SUPPLIED PASSAGE Block Start
On 12/13/2016 06:04 PM, Zack Weinberg wrote:
> On Tue, Dec 13, 2016 at 5:46 PM, Jeff Law <law@redhat.com> wrote:
>> On 12/13/2016 08:53 AM, Zack Weinberg wrote:
>>>
>>> It's probably good to loop in some GCC people, but off the top of my
>>> head, I think it should be sufficient to have it treat a call to
>>> '__glibc_read_memory' as triggering the same special behavior as a
>>> call to 'explicit_bzero'.  Of course that would mean
>>> __glibc_read_memory can't be used for other cases where we need a
>>> "those writes are not dead" optimization fence, so maybe I should
>>> rename it __explicit_bzero_fence or something like that.
>>
>> It's going to be hard for GCC to recognize the memset_chk+read_memory as an
>> explict_bzero.  It'll have to infer it from the code pattern, which is
>> inherently prone to misses.
>
> Maybe I don't understand what you have in mind, but I don't think you
> have to infer anything from the code pattern.  Just treat
> __explicit_bzero_fence the same as explicit_bzero itself.  The
> arguments are the same and it won't be used for anything else.
>
> I have no idea how hard this would be to implement in present-day GCC,
> but the way I imagine explicit_bzero support working is: there's an
> __attribute__ for variables (let's call it "sensitive") that triggers
> a forward taint analysis: every data object transitively data or
> control dependent on the "sensitive" variable also becomes
> "sensitive".  This has no effect on data objects whose lifetime
> extends beyond the function in which they were declared, but if they
> don't, they are erased when their lifetime ends.
The concept of tainting variables and tracking that property seems 
distinct from making sure that the compiler properly handles 
explicit_bzero.  And just to be clear, I see that property as having value.


>
> Then, the effect of the explicit_bzero and __explicit_bzero_fence
> builtins just is to tag the variable whose address they receive with
> the "sensitive" attribute; the explicit_bzero builtin also behaves as
> __builtin_memset(s, 0, n) (this is in case the sensitive variable is
> allocated on the heap or otherwise survives -- it still needs to be
> erased when the programmer said it should be erased).  This might need
> some sort of _backward_ data flow analysis to figure out which
> source-code variable corresponds to the SSA name received by the
> builtin, I dunno.
Interesting.  I hadn't thought about using these builtins to seed the 
dataflow analysis.


>
> There's probably some wacky corner cases I haven't thought of, but I
> don't see why in-glibc expansion of explicit_bzero to memset+fence
> should be a problem.
My worry is ensuring that the compiler doesn't ever remove these stores 
as dead.  And the easiest way I see to do that is to recognize the 
explicit_bzero explicitly.  Otherwise I have to walk the use->def chain 
to pair the fence with the bzero and then tag the bzero.  While that 
ought to work, it just seems easier to recognize the bzero from the 
start as special.


>
>> I'd also worry that this style definition may be prone to goofs.  The keys
>> being that if LTO were to see inside __glibc_read_memory and realize that
>> the reads are dead and removes the reads.
>
> Right now, LTO into glibc will have all kinds of other negative
> consequences (Joseph can explain in more detail) and we don't even try
> to support it.  I've carefully documented in the source code that, if
> we ever do try to support LTO, __glibc_read_memory (/
> __explicit_bzero_fence) must remain opaque to the compiler.
Understood, WRT LTO today.  I'm not worried about today, I'm worried 
about what happens in the future when the assumptions we're making today 
about what the compiler can and can not do may no longer hold.
Jeff
>
> zw
>
SUPPLIED PASSAGE Block End
GIVEN INFORMATION Block Start
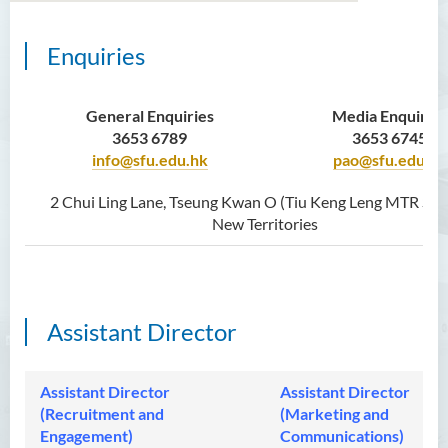
Enquiries
About Us
Press Release
General Enquiries
Media Enquiries
3653 6789
3653 6745
Media Coverage
info@sfu.edu.hk
pao@sfu.edu.hk
Latest Updates
2 Chui Ling Lane, Tseung Kwan O (Tiu Keng Leng MTR Stat
New Territories
Recruitment and Outreach
Photo Gallery
Staff Directory
Assistant Director
Assistant Director
Assistant Director
(Recruitment and
(Marketing and
Engagement)
Communications)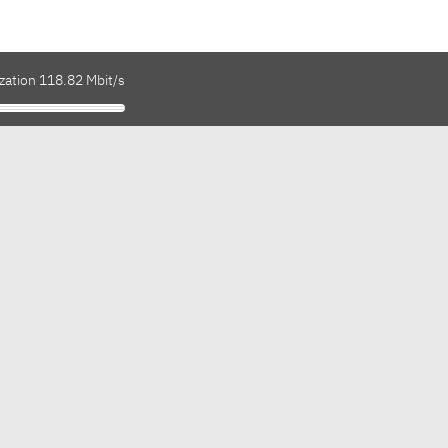
zation 118.82 Mbit/s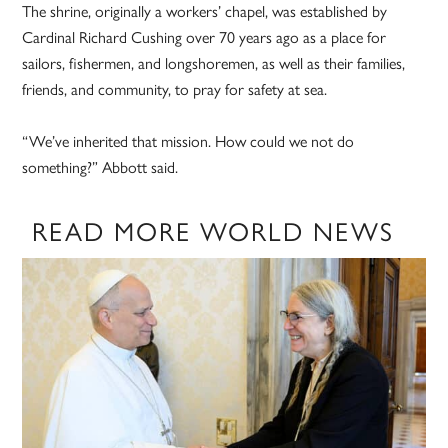
The shrine, originally a workers’ chapel, was established by
Cardinal Richard Cushing over 70 years ago as a place for
sailors, fishermen, and longshoremen, as well as their families,
friends, and community, to pray for safety at sea.
“We’ve inherited that mission. How could we not do
something?” Abbott said.
READ MORE WORLD NEWS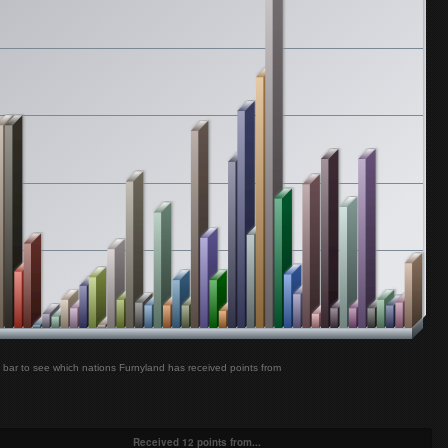
Furnyland
Sonohra - Salvami
Furnyland
Brainstorm - My Star
Furnyland
Bon Jovi - Livin' On A Prayer
Furnyland
Simple Plan - Untitled (How Could This Happen To Me?)
Furnyland
The All-American Rejects - Move Along
Furnyland
Simple Plan - Shut Up!
bar to see which nations Furnyland has received points from
Received 12 points from...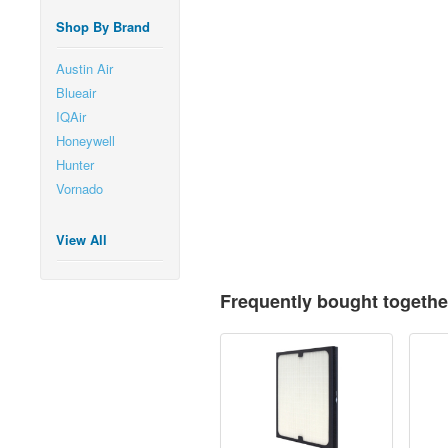
Shop By Brand
Austin Air
Blueair
IQAir
Honeywell
Hunter
Vornado
View All
Frequently bought togethe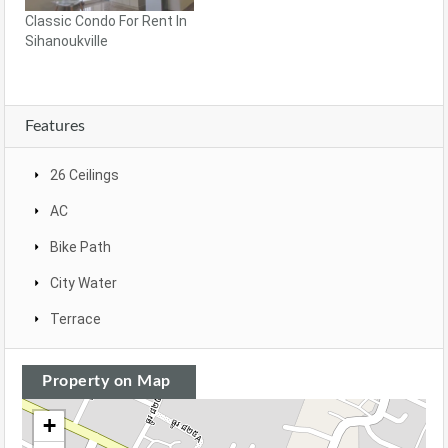
Classic Condo For Rent In
Sihanoukville
Features
26 Ceilings
AC
Bike Path
City Water
Terrace
Property on Map
+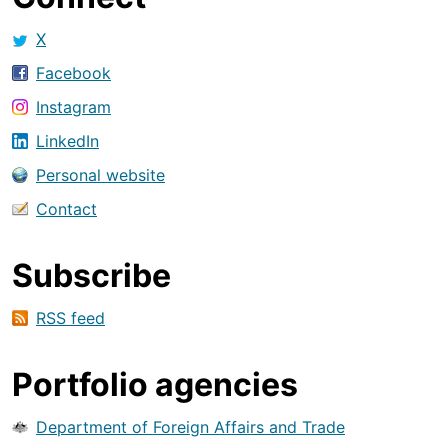
X
Facebook
Instagram
LinkedIn
Personal website
Contact
Subscribe
RSS feed
Portfolio agencies
Department of Foreign Affairs and Trade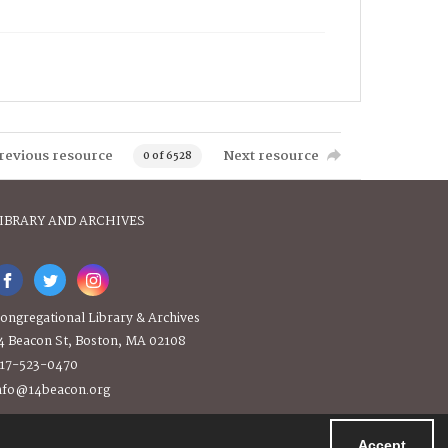
revious resource
Next resource
0 of 6528
IBRARY AND ARCHIVES
ongregational Library & Archives
4 Beacon St, Boston, MA 02108
17-523-0470
nfo@14beacon.org
Accept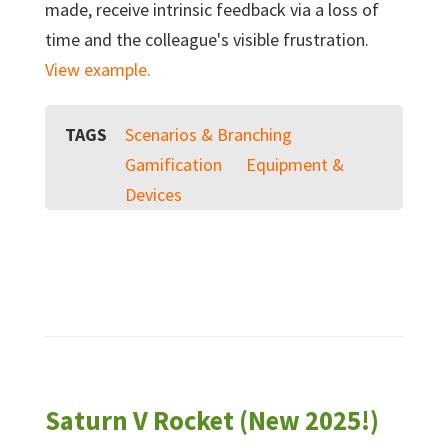
made, receive intrinsic feedback via a loss of
time and the colleague's visible frustration.
View example.
TAGS
Scenarios & Branching
Gamification
Equipment &
Devices
Saturn V Rocket (New 2025!)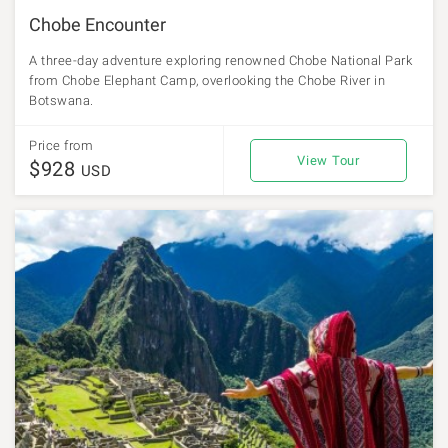
Chobe Encounter
A three-day adventure exploring renowned Chobe National Park
from Chobe Elephant Camp, overlooking the Chobe River in
Botswana.
Price from
View Tour
$928
USD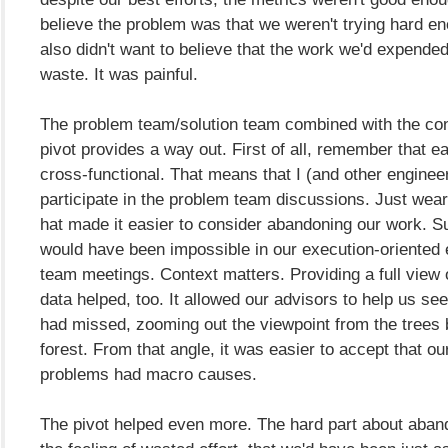
believe the problem was that we weren't trying hard e
also didn't want to believe that the work we'd expende
waste. It was painful.
The problem team/solution team combined with the con
pivot provides a way out. First of all, remember that e
cross-functional. That means that I (and other enginee
participate in the problem team discussions. Just weari
hat made it easier to consider abandoning our work. 
would have been impossible in our execution-oriented 
team meetings. Context matters. Providing a full view o
data helped, too. It allowed our advisors to help us se
had missed, zooming out the viewpoint from the trees 
forest. From that angle, it was easier to accept that ou
problems had macro causes.
The pivot helped even more. The hard part about aban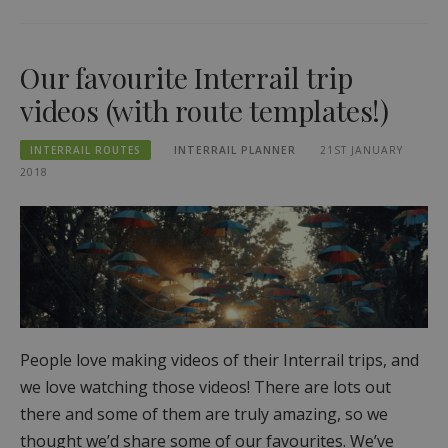
Our favourite Interrail trip
videos (with route templates!)
INTERRAIL ROUTES
INTERRAIL PLANNER
21ST JANUARY
2018
People love making videos of their Interrail trips, and
we love watching those videos! There are lots out
there and some of them are truly amazing, so we
thought we’d share some of our favourites. We’ve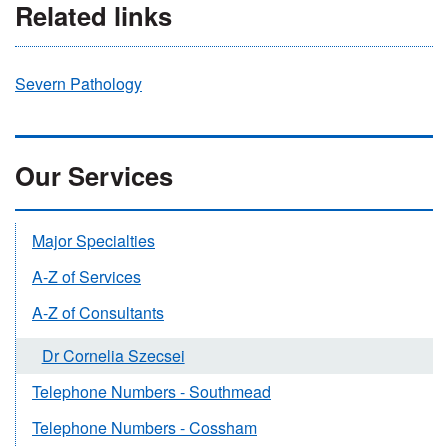
Related links
Severn Pathology
Our Services
Major Specialties
A-Z of Services
A-Z of Consultants
Dr Cornelia Szecsei
Telephone Numbers - Southmead
Telephone Numbers - Cossham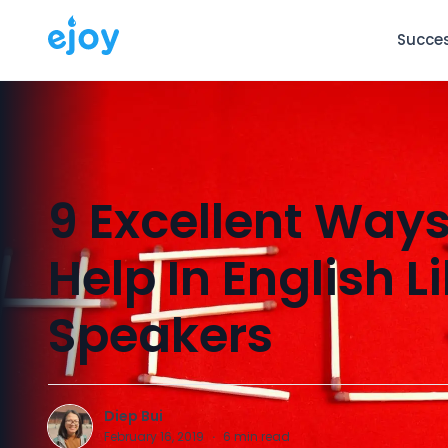
Succes
9 Excellent Ways
Help In English L
Speakers
Diep Bui
D
February 16, 2019
·
6
min read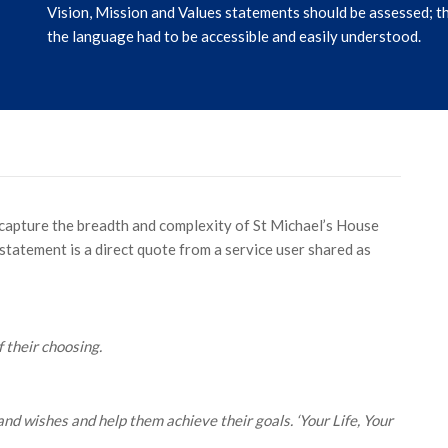
Vision, Mission and Values statements should be assessed; th
the language had to be accessible and easily understood.
 capture the breadth and complexity of St Michael’s House
statement is a direct quote from a service user shared as
f their choosing.
d wishes and help them achieve their goals. ‘Your Life, Your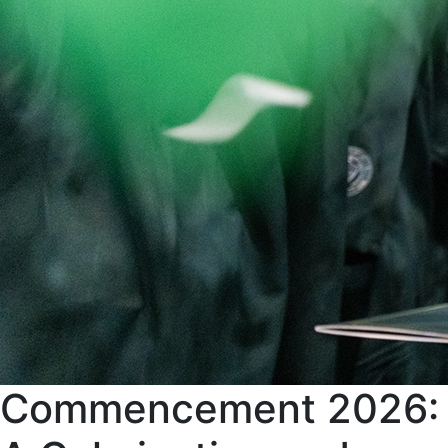
Commencement 2026: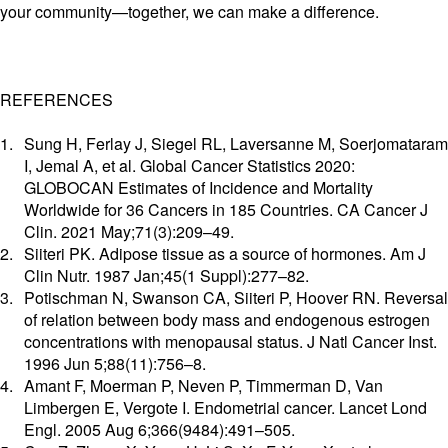
your community—together, we can make a difference.
REFERENCES
Sung H, Ferlay J, Siegel RL, Laversanne M, Soerjomataram
I, Jemal A, et al. Global Cancer Statistics 2020:
GLOBOCAN Estimates of Incidence and Mortality
Worldwide for 36 Cancers in 185 Countries. CA Cancer J
Clin. 2021 May;71(3):209–49.
Siiteri PK. Adipose tissue as a source of hormones. Am J
Clin Nutr. 1987 Jan;45(1 Suppl):277–82.
Potischman N, Swanson CA, Siiteri P, Hoover RN. Reversal
of relation between body mass and endogenous estrogen
concentrations with menopausal status. J Natl Cancer Inst.
1996 Jun 5;88(11):756–8.
Amant F, Moerman P, Neven P, Timmerman D, Van
Limbergen E, Vergote I. Endometrial cancer. Lancet Lond
Engl. 2005 Aug 6;366(9484):491–505.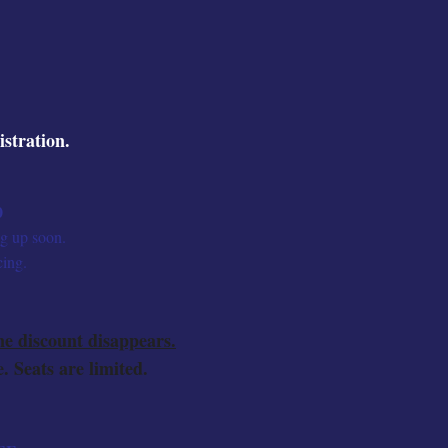
istration.
0
ng up soon.
cing.
ne discount disappears.
. Seats are limited.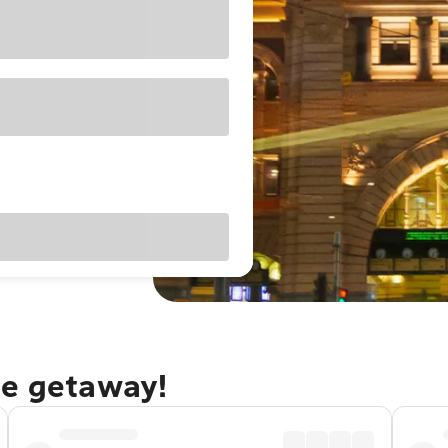
ne getaway!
GIVEN INFORMATION Block End
◆ **PROBLEM**
Copy the explicit_bzero thread starting with "My worry is" and going on through "removes the reads.", renaming "dead" to "unused" everywhere it occurs.

◆ **OUTPUT**
My worry is ensuring that the compiler doesn't ever remove these stores 
as unused.  And the easiest way I see to do that is to recognize the 
explicit_bzero explicitly.  Otherwise I have to walk the use->def chain 
to pair the fence with the bzero and then tag the bzero.  While that 
ought to work, it just seems easier to recognize the bzero from the 
start as special.


>
>> I'd also worry that this style definition may be prone to goofs.  The keys
>> being that if LTO were to see inside __glibc_read_memory and realize that
>> the reads are unused and removes the reads.